# Unboxing Grizzly G0745 Micro Lathe



## JayNC (Feb 16, 2015)

I just got a Grizzly G0745, which is a micro lathe (and I know...not a mill). I just unboxed it.





Unboxing Video Click Here....

I'm going to CNC this lathe as my first project. I should wind up with a 4" diameter x 6" travel CNC lathe when I'm done. Some of the bits can be used down the road with my other CNC's I plan on building. Looks like I'm going to be learning Mach 3 

I'm 90% certain I'm going to get the Grizzly G8689 Mini MIll (SIeg X2 clone). THey have the best and largest presence in the US. Harbor Freights "Central Machinery" brand is in 2nd place...but I honestly think they have more equipment in the field. The CNC Fusion kit #2 fit's this model. 

Now...I'm scrounging old end mills and bits from work. Dumpster diving for stock to play with....

Cheers!

Jay


----------



## JayNC (Feb 16, 2015)

Here's the only pic I could find of one with CNC mods...sold on an Asian sales site (not Alibaba).

This LOOKS more like a power feed mod and not a full CNC mod (no Y bearing block and servo). I have seen anecdotal comments that the Y servo is mounted on the backside of the carriage but I don't see it here either.


They want $880 for it...HOLY CRAP.....the Lathe from Grizzly is only $370 shipped. That does NOT include the stupid $500-$1000 shipping those sites usually charge!! This is in "Central Machinery" Harbor Freight color scheme (but Sieg uses same color), 

Jay


----------



## JayNC (Feb 16, 2015)

Anyway, I'm trying to go as small but as usable as I can. Anything bigger than 4" OD I'll just take into work and use a big machine. This would be mostly for soft metals and plastic. I have many small metal partsto make for some LARGE 3Dsubmarine prints I'm doing....


----------



## JayNC (Feb 16, 2015)

did I mention I'm a total noob? So...here's the CNC hardware I got....

I purchased NEMA 17 motors for this...specifically these....



KL17H247-168-4B
1/4" Dual Shaft (so I can use positioning knobs)
62 oz. drive (figured this would be a good place to start).
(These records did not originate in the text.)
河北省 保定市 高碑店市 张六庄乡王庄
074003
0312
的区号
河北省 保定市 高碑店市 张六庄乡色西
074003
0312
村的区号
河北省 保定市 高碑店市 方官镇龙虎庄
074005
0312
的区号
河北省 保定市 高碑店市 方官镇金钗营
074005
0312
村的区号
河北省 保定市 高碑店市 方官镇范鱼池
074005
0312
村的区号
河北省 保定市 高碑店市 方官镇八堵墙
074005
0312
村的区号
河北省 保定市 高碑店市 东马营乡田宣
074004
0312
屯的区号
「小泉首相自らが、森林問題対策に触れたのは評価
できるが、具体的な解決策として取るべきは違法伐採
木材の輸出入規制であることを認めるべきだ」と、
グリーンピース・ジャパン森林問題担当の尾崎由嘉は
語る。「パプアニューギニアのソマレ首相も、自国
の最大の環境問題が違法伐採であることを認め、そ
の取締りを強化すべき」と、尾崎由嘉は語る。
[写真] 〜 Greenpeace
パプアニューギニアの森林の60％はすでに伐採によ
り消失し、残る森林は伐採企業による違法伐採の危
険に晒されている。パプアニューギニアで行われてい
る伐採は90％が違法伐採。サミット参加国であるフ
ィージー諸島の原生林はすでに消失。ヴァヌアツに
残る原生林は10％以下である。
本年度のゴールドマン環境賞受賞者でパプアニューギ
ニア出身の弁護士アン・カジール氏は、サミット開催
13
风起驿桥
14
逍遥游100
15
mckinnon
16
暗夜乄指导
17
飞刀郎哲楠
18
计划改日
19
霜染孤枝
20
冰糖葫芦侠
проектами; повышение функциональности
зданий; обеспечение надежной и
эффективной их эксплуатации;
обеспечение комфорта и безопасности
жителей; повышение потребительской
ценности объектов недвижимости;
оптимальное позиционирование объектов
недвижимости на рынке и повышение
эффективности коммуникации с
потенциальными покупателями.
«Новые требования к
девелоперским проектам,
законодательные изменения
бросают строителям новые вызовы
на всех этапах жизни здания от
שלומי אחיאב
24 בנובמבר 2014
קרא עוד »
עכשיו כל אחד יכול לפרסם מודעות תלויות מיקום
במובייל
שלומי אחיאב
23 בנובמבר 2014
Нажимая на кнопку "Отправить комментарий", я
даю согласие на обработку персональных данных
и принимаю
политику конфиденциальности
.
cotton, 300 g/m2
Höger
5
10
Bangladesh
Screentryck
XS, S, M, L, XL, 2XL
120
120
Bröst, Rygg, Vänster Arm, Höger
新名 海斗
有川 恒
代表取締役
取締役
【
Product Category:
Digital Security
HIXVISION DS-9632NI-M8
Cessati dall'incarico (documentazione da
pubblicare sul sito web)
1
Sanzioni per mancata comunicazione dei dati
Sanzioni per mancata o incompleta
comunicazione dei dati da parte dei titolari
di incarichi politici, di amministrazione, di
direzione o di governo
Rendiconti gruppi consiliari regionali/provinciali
I've got an Asian branded breakout card with USB and a positioning pendant




I've got some no name drivers and a PSU coming also...

That's all I've gotten done so far...

Next will be Post 3 : Mount Designand 3D Prototypes

Cheers - Jay
Hey....


----------



## MarkStephen (Feb 16, 2015)

Unless you're going to be using a reduction coupling between the motor and lead screws, I think your ability to do anything more than make the lightest of cuts or turn nothing more than machinable wax is going to be challenged. The minimum I have seen on micro lathes, Taig, Sherline, etc., is around 175 oz. in. NEMA 23.  Save the NEMA 17's for driving a worm gear on an ATC turret or some such. I think you will find the NEMA 17's wanting, badly. Other than that, looks like you're setting up a nice learning tool that will have many uses on down the line.

What stepper drivers are you using?

Oh, by the way, I hear ya on those shipping charges. That subject is a real sore spot with me. They give you a good price and then shipping doubles, (or more) the cost.  And you know it does not cost anywhere near that to box and ship. 

Mark


----------